**Data extracts:**
= = =

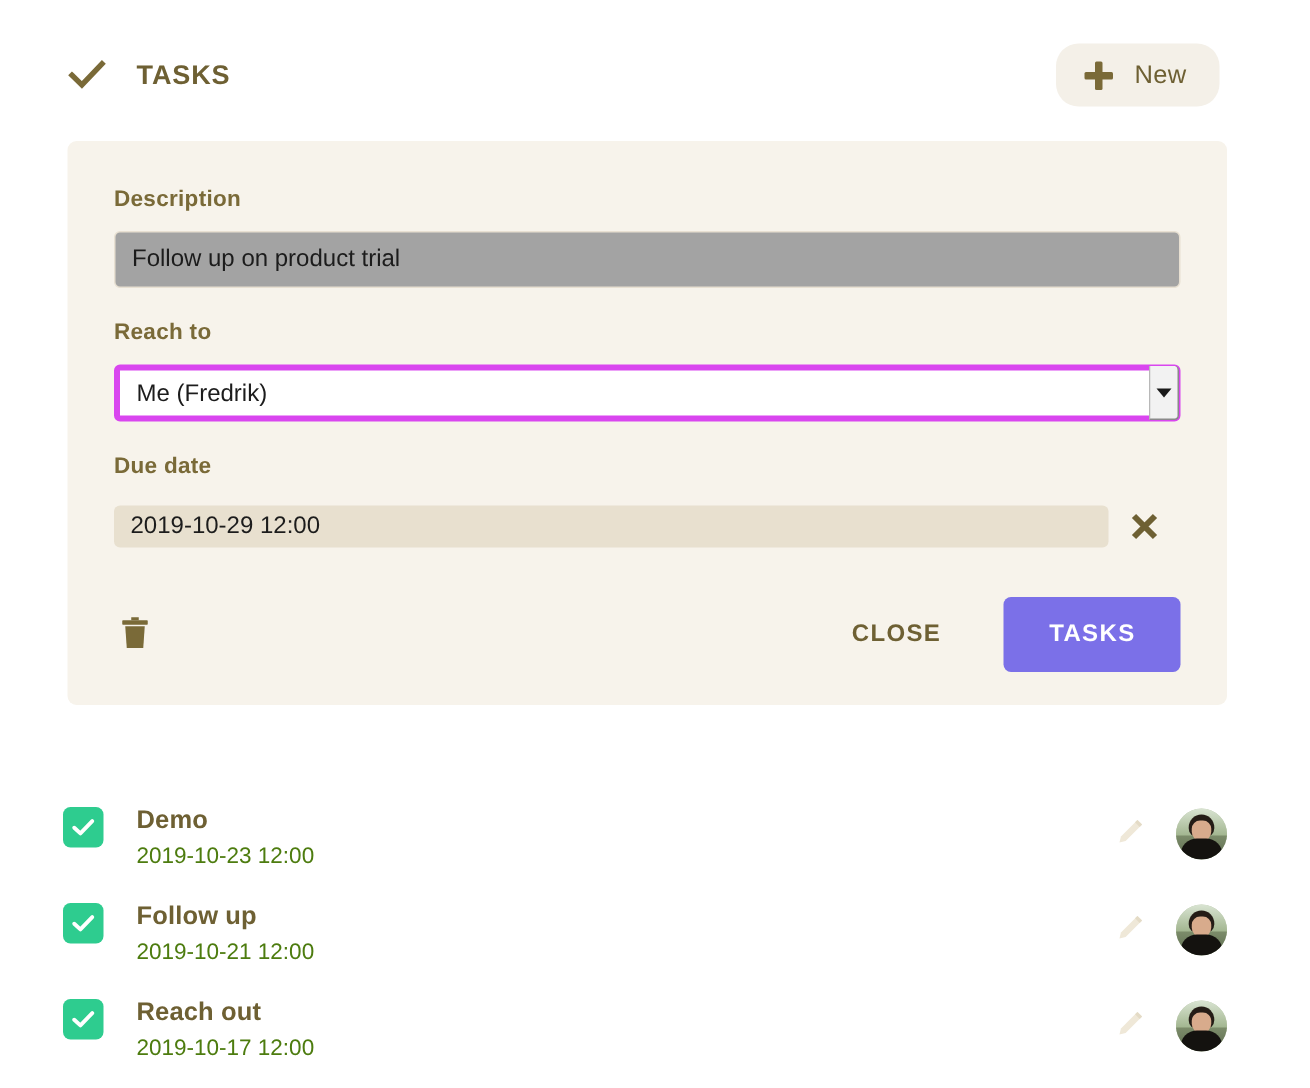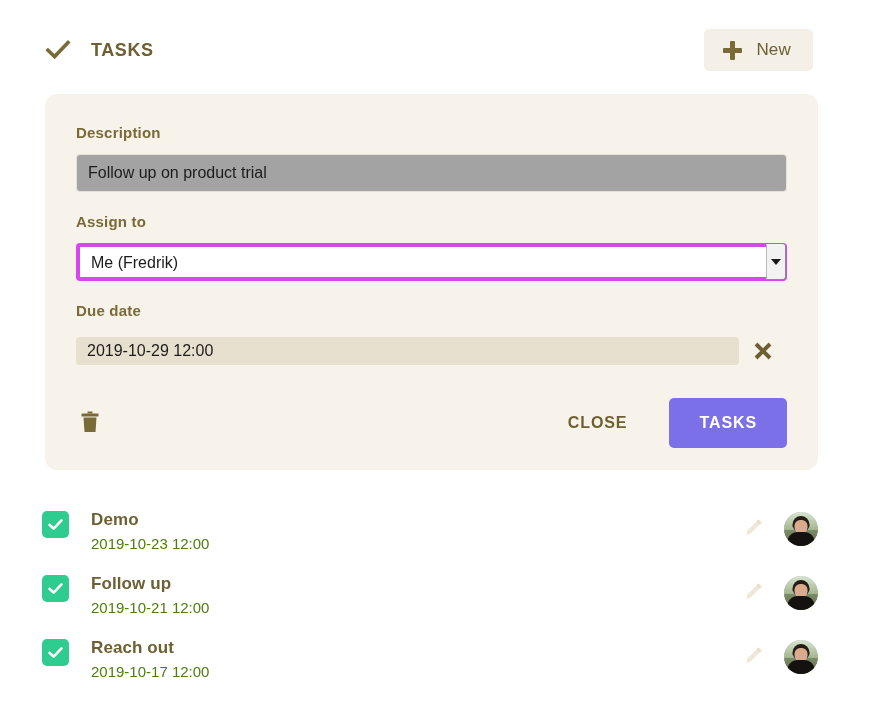"New" .new-button { border-radius: 5px -> 15px }
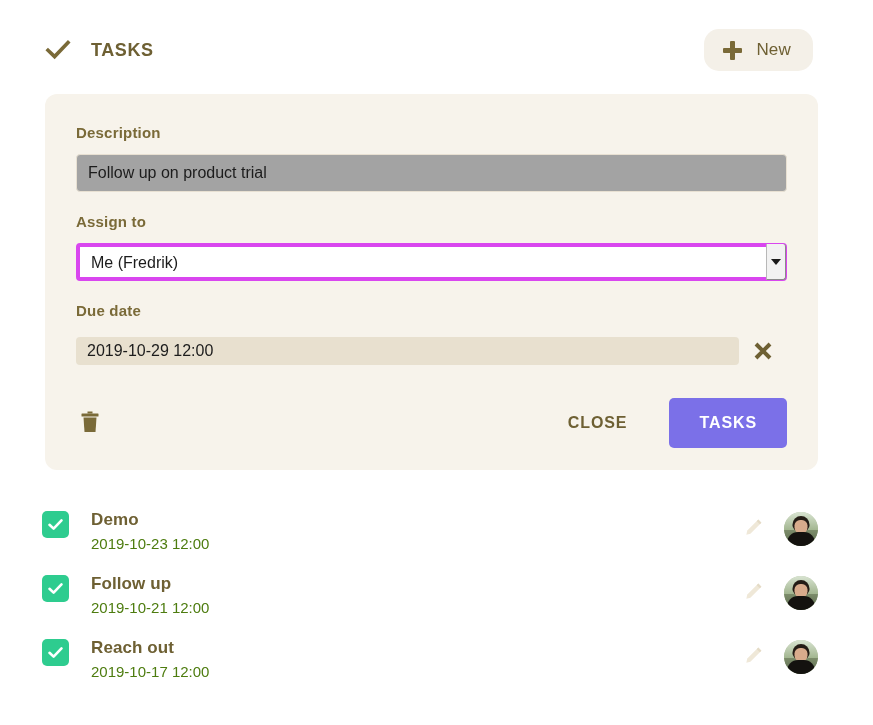"Description" .form-panel { border-radius: 12px -> 6px }
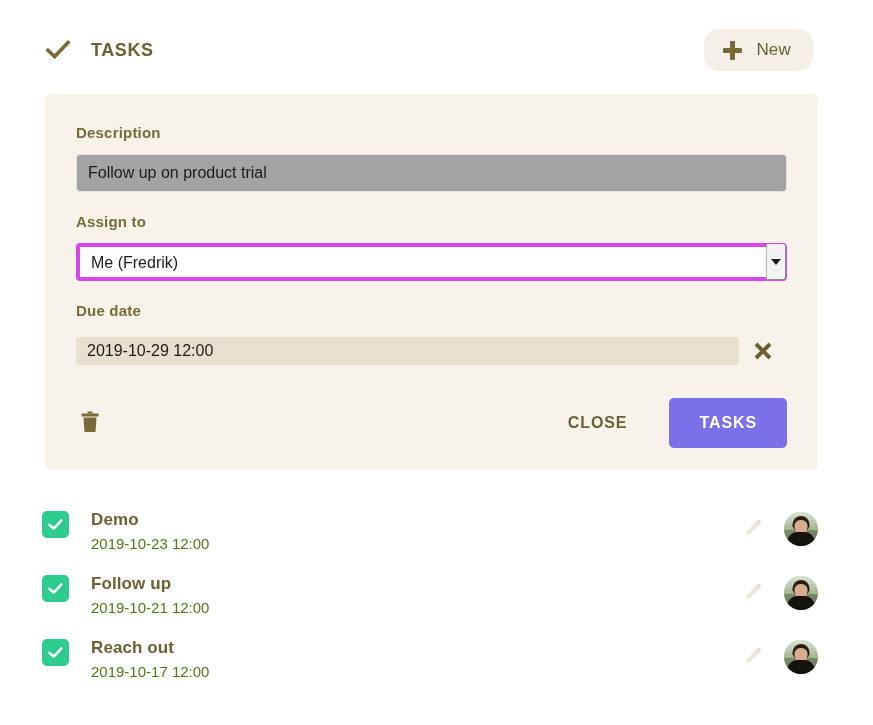"Assign to" div.field-label { text: Assign -> Reach }
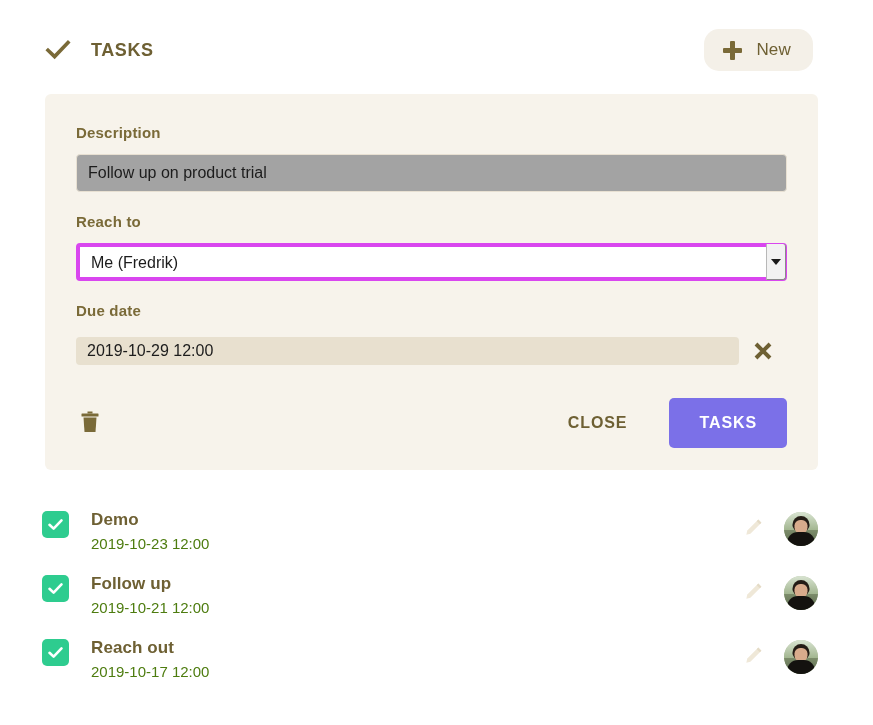"Demo" .task-list { top: 499px -> 526px }
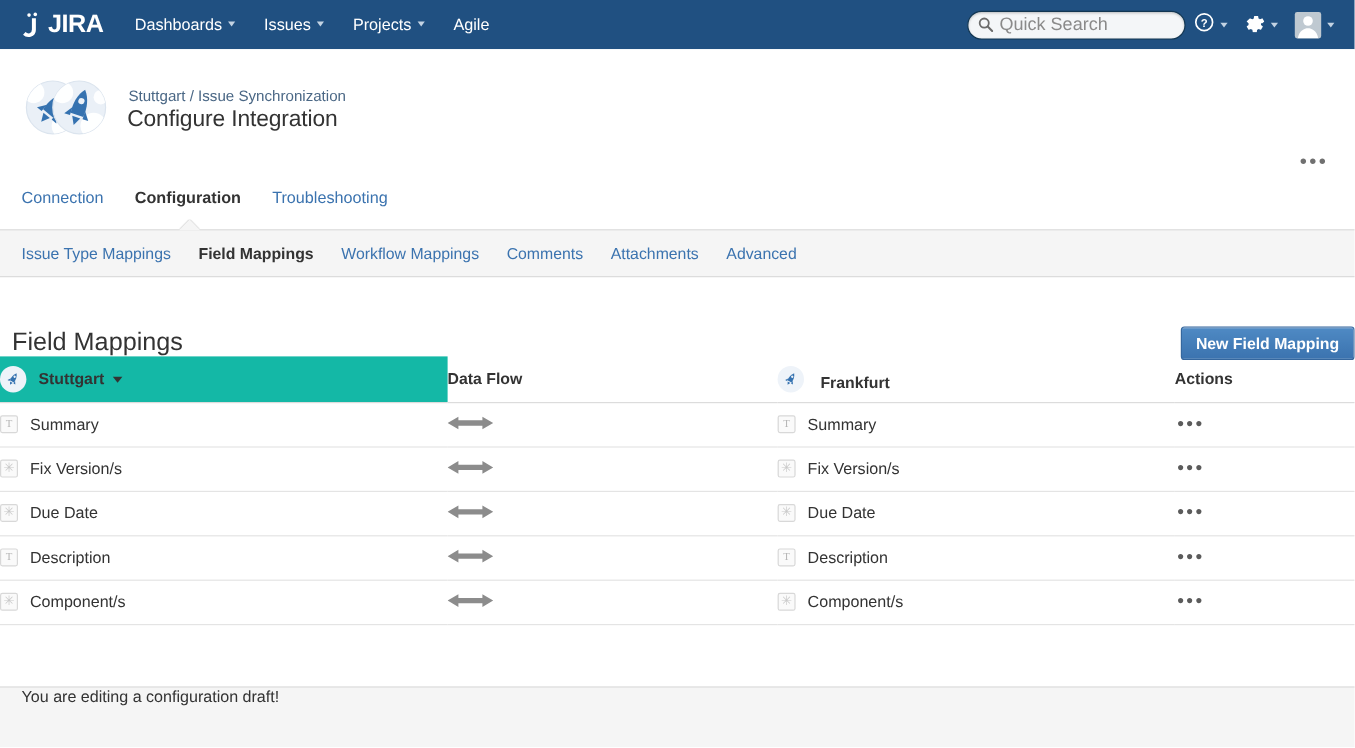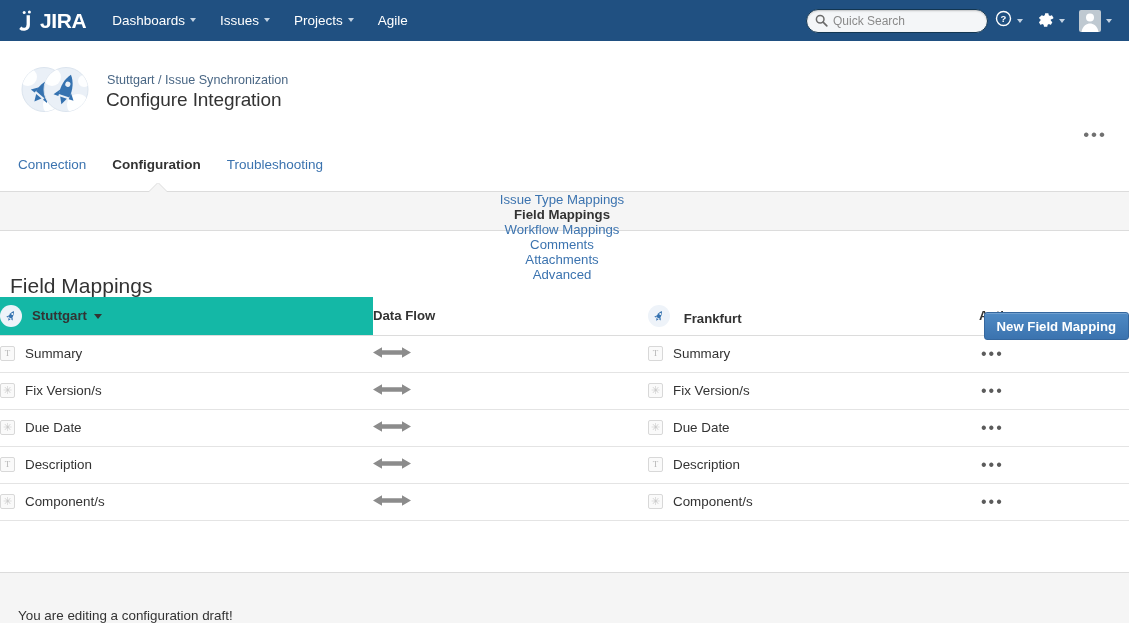"Quick Search" .quick-search input { font-size: 12px -> 15px }
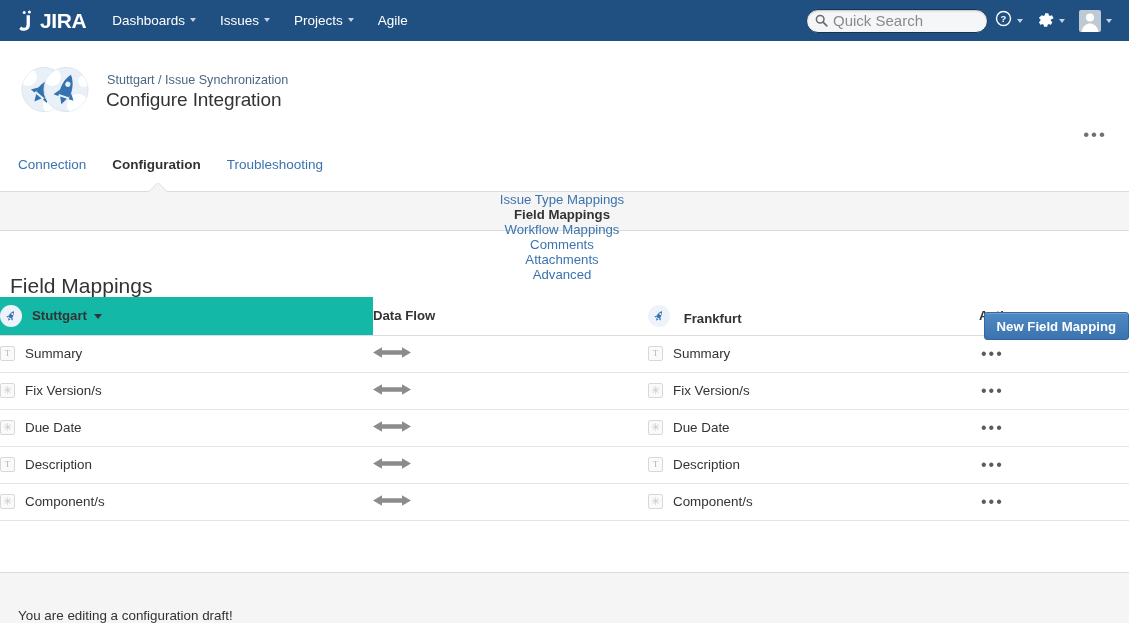"Issue Type Mappings" .subtabs { flex-direction: column -> none }
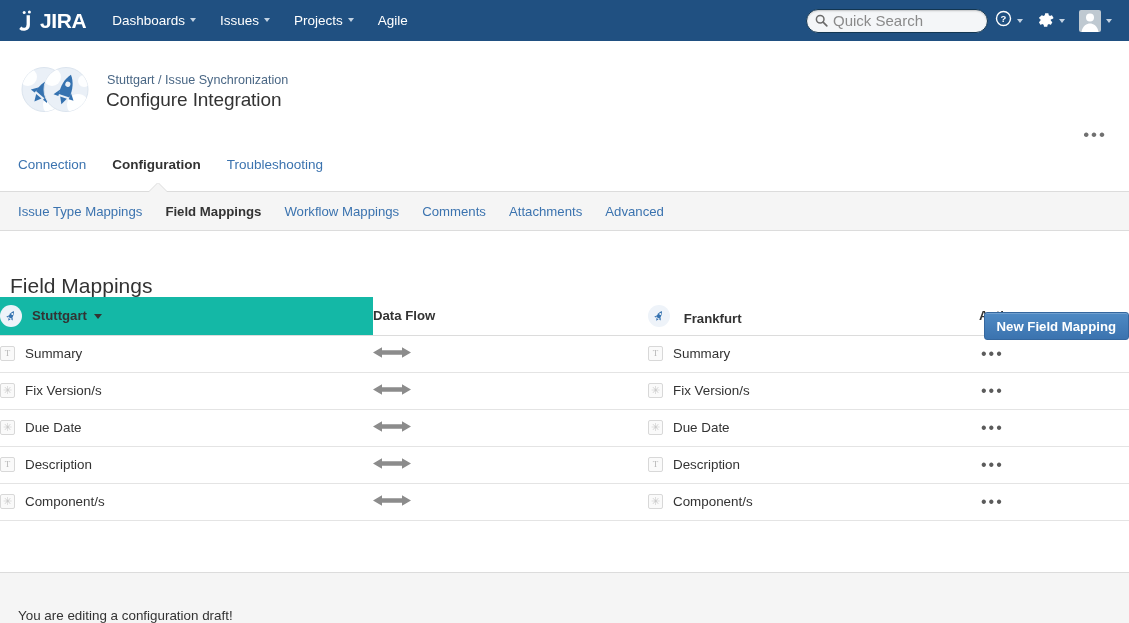"New Field Mapping" .primary-btn { margin-top: 40px -> none }
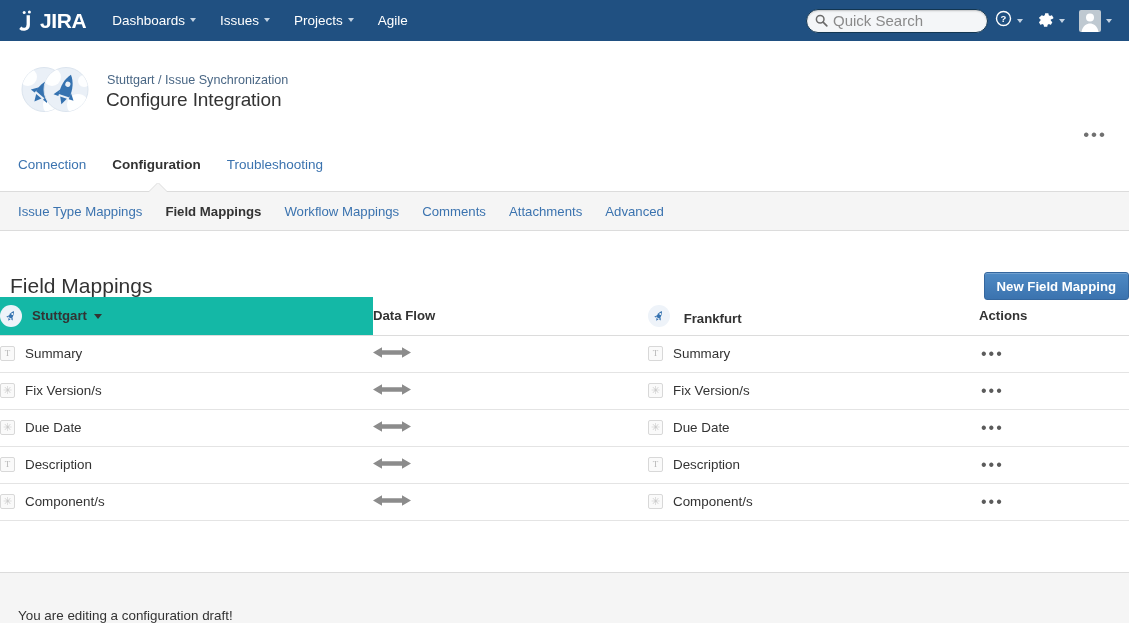"You are editing a configuration" .footer { align-items: flex-end -> flex-start }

= = =

**How to complete this task:** Starting at the line that contains "text: Assign ->", reproduce every line through the last one in the records exactly, and omit all pictures.

**Solution to the problem:**
"Assign to" div.field-label { text: Assign -> Reach }
"Demo" .task-list { top: 499px -> 526px }
"Quick Search" .quick-search input { font-size: 12px -> 15px }
"Issue Type Mappings" .subtabs { flex-direction: column -> none }
"New Field Mapping" .primary-btn { margin-top: 40px -> none }
"You are editing a configuration" .footer { align-items: flex-end -> flex-start }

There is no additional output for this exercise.